佐藤美桜の過去 前編
これは私が1年生の頃の話。
私が入学してから1ヶ月半が経った。
「先輩! そろそろ部活行かないと、副部長に怒られますよ!」
「まあまあ、そう慌てるなよ。きっと大丈夫だから」
呑気なことを言っている先輩は、私の膝を枕にして寝ている。
月曜日と金曜日の放課後の部活前、屋上に続く階段の踊り場でいつもこうしている。
「私も怒られるんですからね!」
「美桜は私を1人にするのか?」
またそうやって・・・。先輩はずるい!
「べ、別にそうじゃないですけど・・・」
「じゃあ・・・あと10分だけ。おねがーい」
こういう時だけ猫をかぶったような声で・・・。
「本当に10分だけですからね!」
とか言って、10分で行った試しがない。
はぁ・・・。今日も怒られるのか・・・。言い訳を考えるのはいつも私なのに!
先輩は部長なのにいつもいつも部活に遅れて来る。
月曜日と金曜日は私と一緒にいるからだけど、火曜日と木曜日も遅れて来る。
そういえば、なんで火曜日と木曜日も遅れてくるんだろう? 今まで気にしたことがなかったけど。

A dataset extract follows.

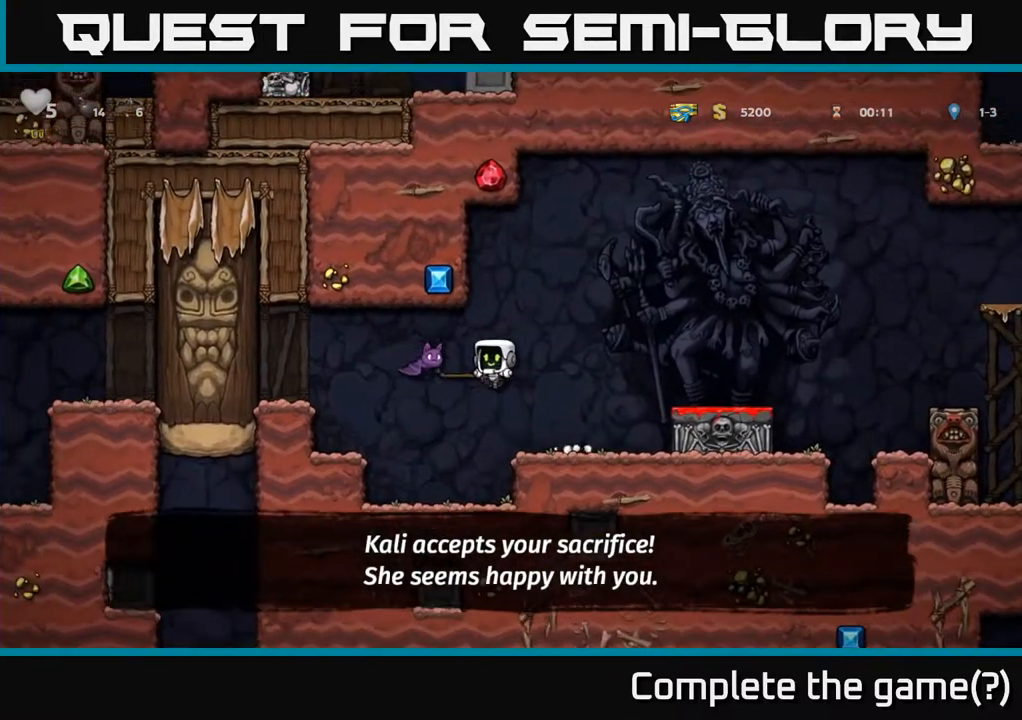
{"buttons": [], "left_stick": "center", "right_stick": "center", "events": [[33, "DPAD_LEFT", "up"], [183, "DPAD_LEFT", "down"], [250, "DPAD_LEFT", "up"]]}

どうしてこんな適当な人が部長をやってるんだろ。練習も不真面目だし・・・。
副部長に練習任せっきりだし、少し可哀想に思えてくる。
いつも怒られるから、あんまり好きじゃないけど。って怒られるのは先輩のせい!
でも、テニスの実力は部内で飛び抜けてるんだよね。それが理由で部長なのかな?
「さてと」
先輩が起き上がり、大きく背伸びをする。やっと行く気になったみたい。
「そろそろ行くか」
「そろそろじゃないですよ! 待ってたの私なんですからね!」
「そう怒るなよ。・・・とその前に」
先輩が私の頬に触れてきた。
私はビクッとなりながらも、それを素直に受け入れる。
「・・・あの」
「どうした? もう何回もしてるのに、まだ恥ずかしいのか?」
「・・・はい。先輩は慣れすぎです」
そうして、先輩にされるがままに唇を奪われる。
今日はいつもより激しく、息が続かなくなる。
「・・・ッ、はぁはぁ! 先輩激しすぎです!」
「美桜の唇が気持ちよくてついな? もう少ししていいか?」
「もうダメです! ほら、行きますよ!」
そのあと、遅れて部活に行った私と先輩は、こっぴどく副部長に叱られた。
最初は私の膝の上で寝るだけだったのにな。
いつからか、先輩とキスするのが当たり前になっていた。
そして、キスをする度、先輩のことで頭がいっぱいになっていく。
月曜日と金曜日はそのキスのせいで、全く練習に集中できない。
土日は部活が休みだけど、先輩のことをふと考えると、月曜日が待ち遠しくなってしまう。だから土日は嫌い。先輩に会えないから。
こんな風に思ってることを、先輩に知られないよう必死に誤魔化しているけど、多分バレてるんだろうな・・・。
「これが恋なのかな・・・」
小中と恋愛に興味がなかったけど、高校で部活に入り、先輩と出会ってから色々と変わったような気がする。良い意味でも悪い意味でも。
悪い意味の点では、先輩が他の女の子と仲良く話してる所を見ると、嫌な気持ちになるし切なくなる。いわゆる嫉妬だ。
本当は私だけを見てほしいけど、嫌われたくないからそんなこと言えない。
「先輩は私のことどう思ってるんだろ」
そんなことを考えながら、先輩への気持ちを伝えることができずにいた。
それから季節は秋へと変わり、先輩が引退する時期となった。
「先輩・・・。その・・・」
「どうした? 私に会える時間が少なくなるのが寂しいか?」
「・・・・・・はい」
部活前の幸せだったひと時。もう訪れることはないのかな・・・。
「月曜日と金曜日、いつもの場所で待ってるからな」
私の耳元でそう囁き、またなと言い残し去っていく。
いつもの場所で待ってる・・・。
・・・良かった! まだ先輩と一緒に過ごせるんだ!
部活に遅れて怒られるだろうけど、先輩と会えなくなるよりはマシだ。
その日の私は、上機嫌で家へと帰った。